Deutschmark love crosses into British press

And not just any press, but the pro-EU Guardian, rather than the EU-skeptic press.
Berliners dream of return to deutschmark
On the pavement outside the bar, drawing on a cigarette, Pamela Schreiber pauses in contemplation. "Do I consider myself European? Well, of course, but first and foremost I'm a German," says the 33-year-old set designer with conviction.

The answer is not one that you would have expected a few years ago from a young person in Germany. This is the country where European enthusiasm has been easiest to find and where, since the war, European interests have taken precedence over nationalist ones. But, according to Schreiber, Germans feel increasingly torn over Europe.

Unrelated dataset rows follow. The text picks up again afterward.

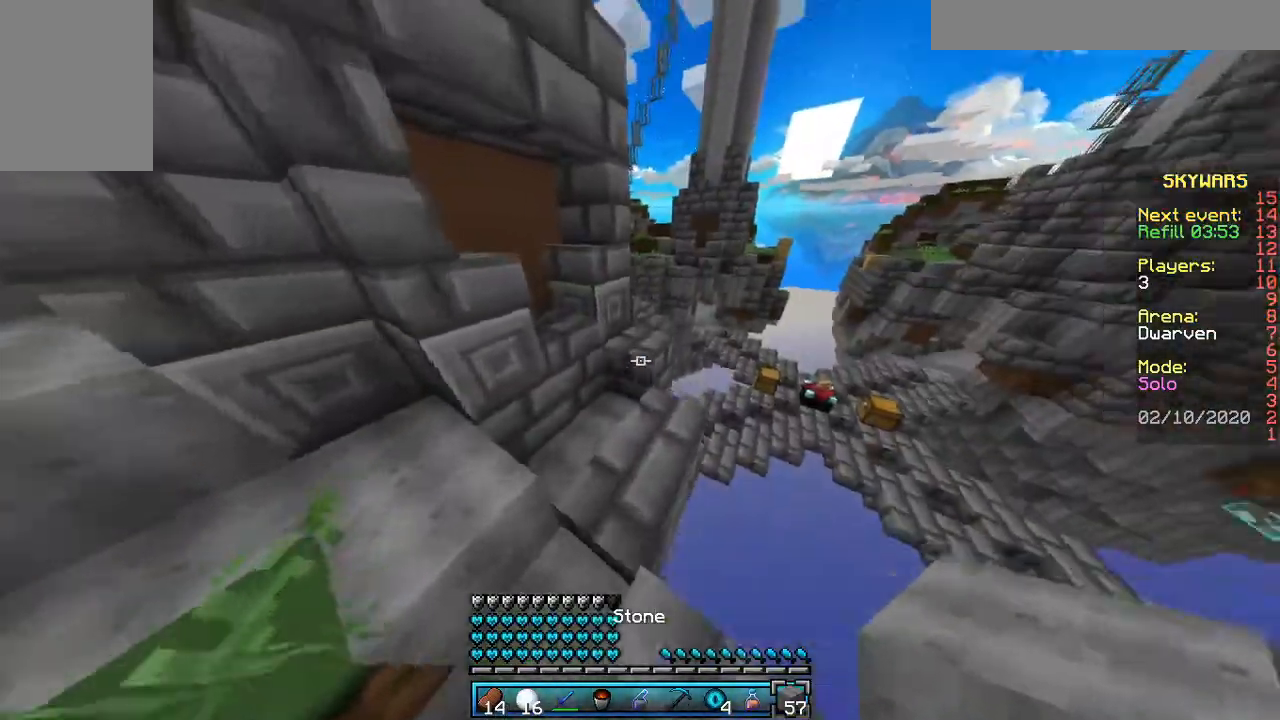
{"keys": ["space", "w"], "mouse": [], "events": [[167, "space", "down"]]}
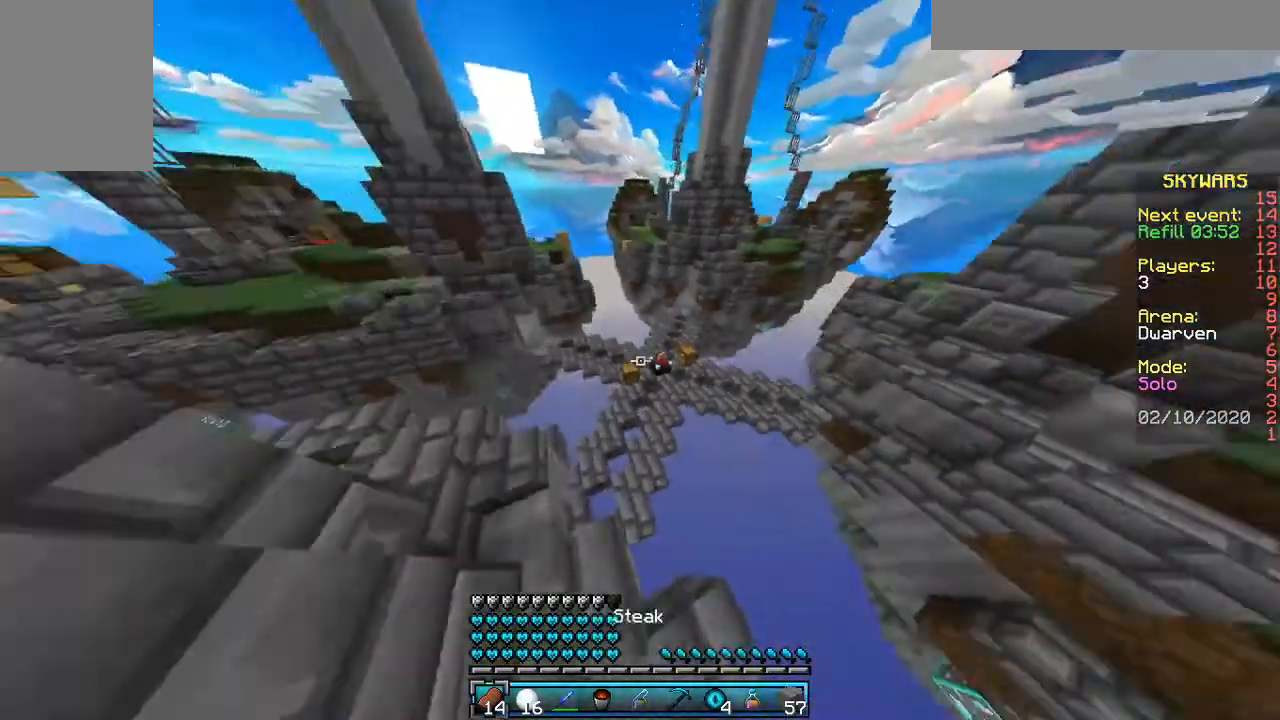
{"keys": ["a", "w"], "mouse": [], "events": [[233, "space", "up"], [300, "a", "down"]]}
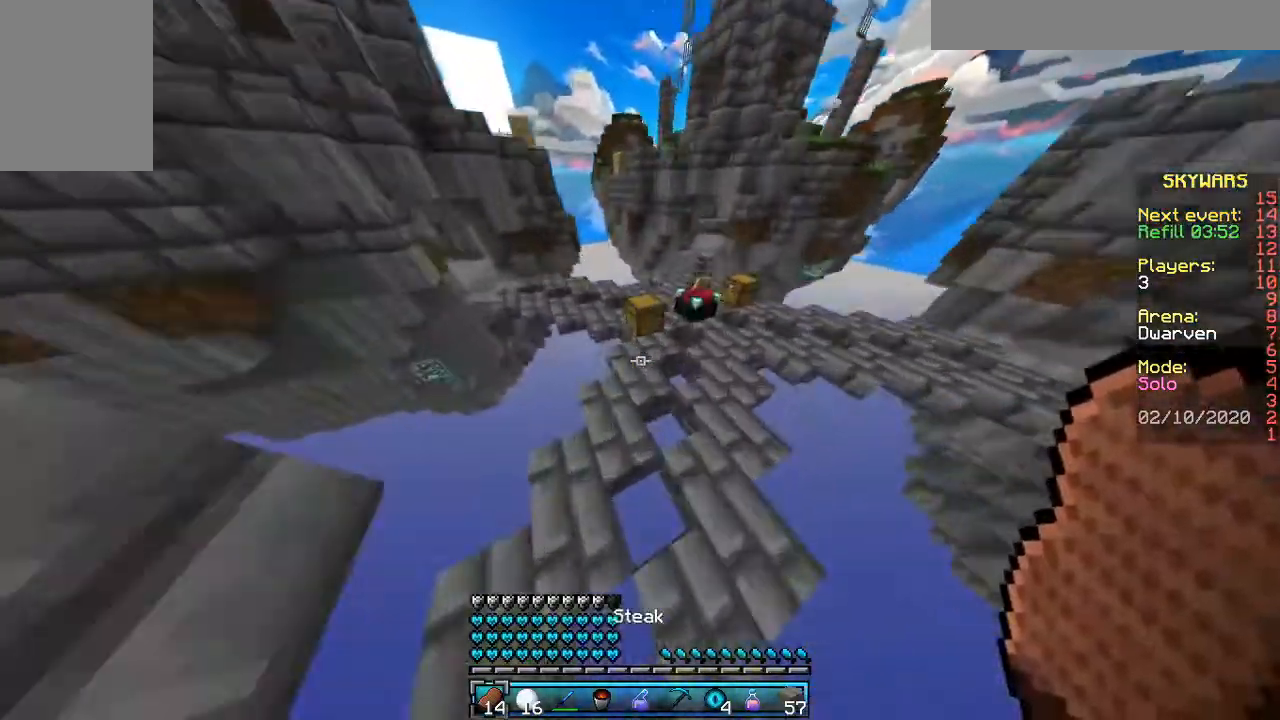
{"keys": ["w"], "mouse": [], "events": [[133, "a", "up"]]}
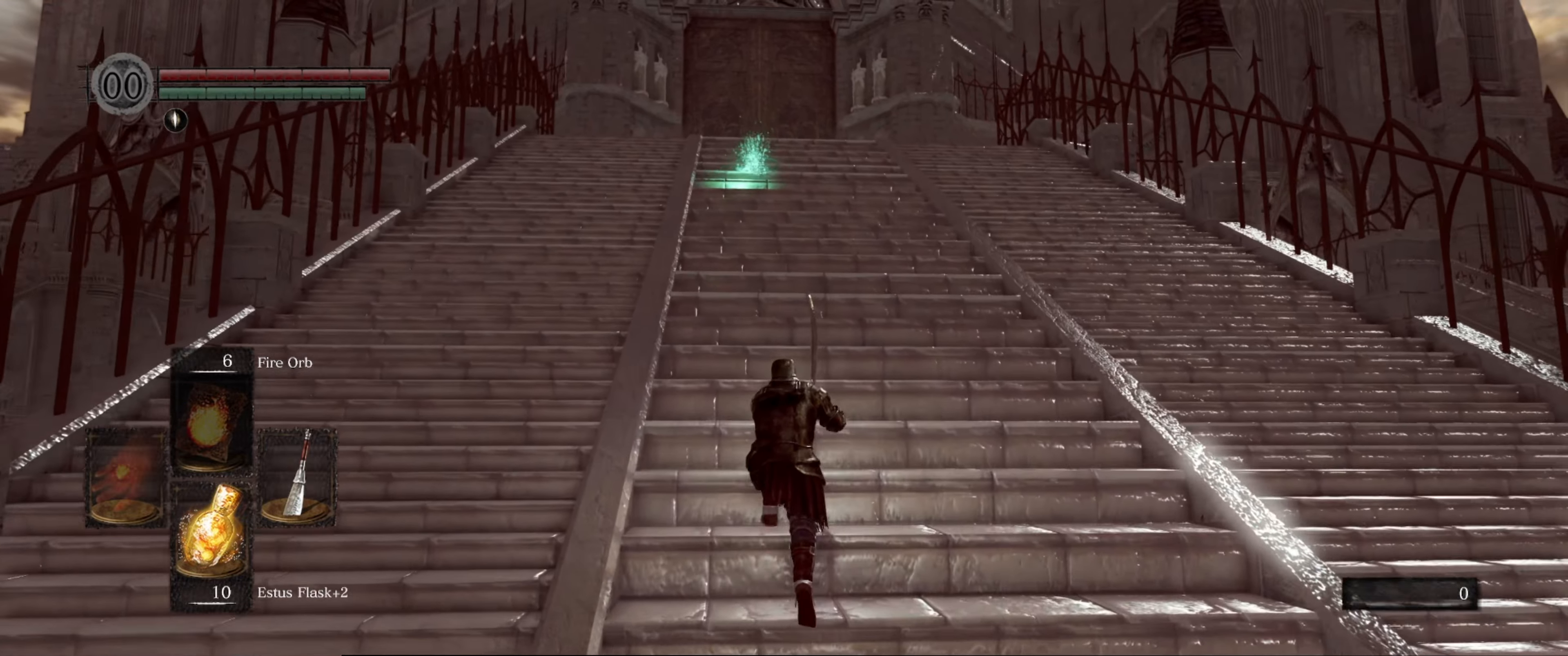
Gameplay with a controller (Xbox layout); each line is a JSON object with the inputs held at the frame after it. "events" lists button and stick changes between this image and that frame as [ms after this image, input, new state], when the widget could be followed in between. Not read: L3 R3.
{"buttons": [], "left_stick": "up", "right_stick": "down", "events": [[400, "right_stick", "down"]]}
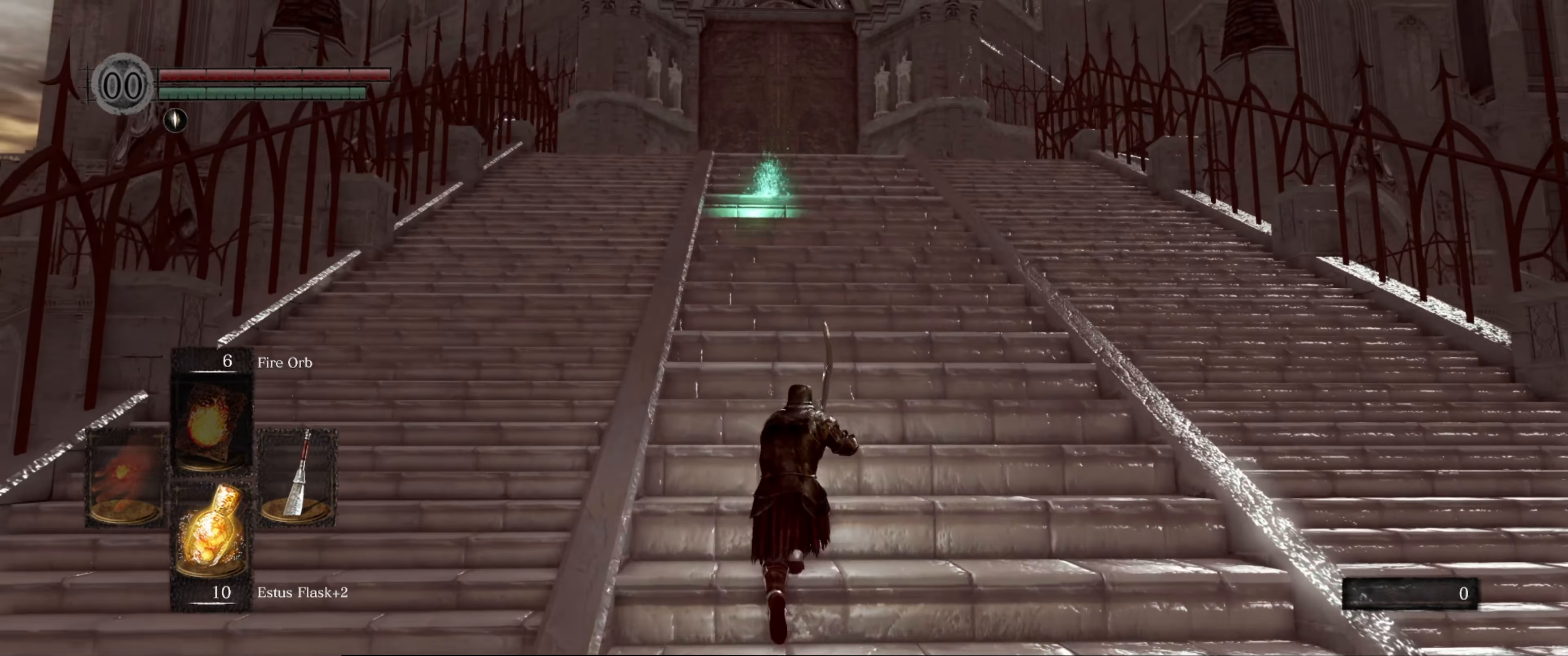
{"buttons": [], "left_stick": "up", "right_stick": "down-left", "events": [[33, "right_stick", "center"], [400, "right_stick", "down-left"]]}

"We always knew in our heart of hearts that the euro would never be as solid as our deutschmark, but we gave up our beloved currency, which was actually central to our identity, because we believed in the European project so fervently," she says.

Now there is talk, albeit based on blog gossip and a tabloid desire to whip up a good tale, of a return of the mark. Some even claim that secret supplies of the defunct currency – the strength of which was seen as a legacy of the sweat and tears that Germans spent to build up their ruined economy after the war – are being printed in secret underground locations.

Cabaret artists have been making jokes about wheelbarrows of notes, or telling the one about the German and the Greek who go out to eat, the German choosing the cheapest item on the menu, the Greek gorging on a range of dishes, before the waiter brings the German the bill at the end. The audience doubles over. But the reality is stomach-churning.

"We are building up an almighty bubble of debt which is going to burst in one great bang," says Hans-Werner Sinn, chief of Ifo, one of the country's leading economic thinktanks.
When the artists and economists are in agreement, there's a serious movement afoot.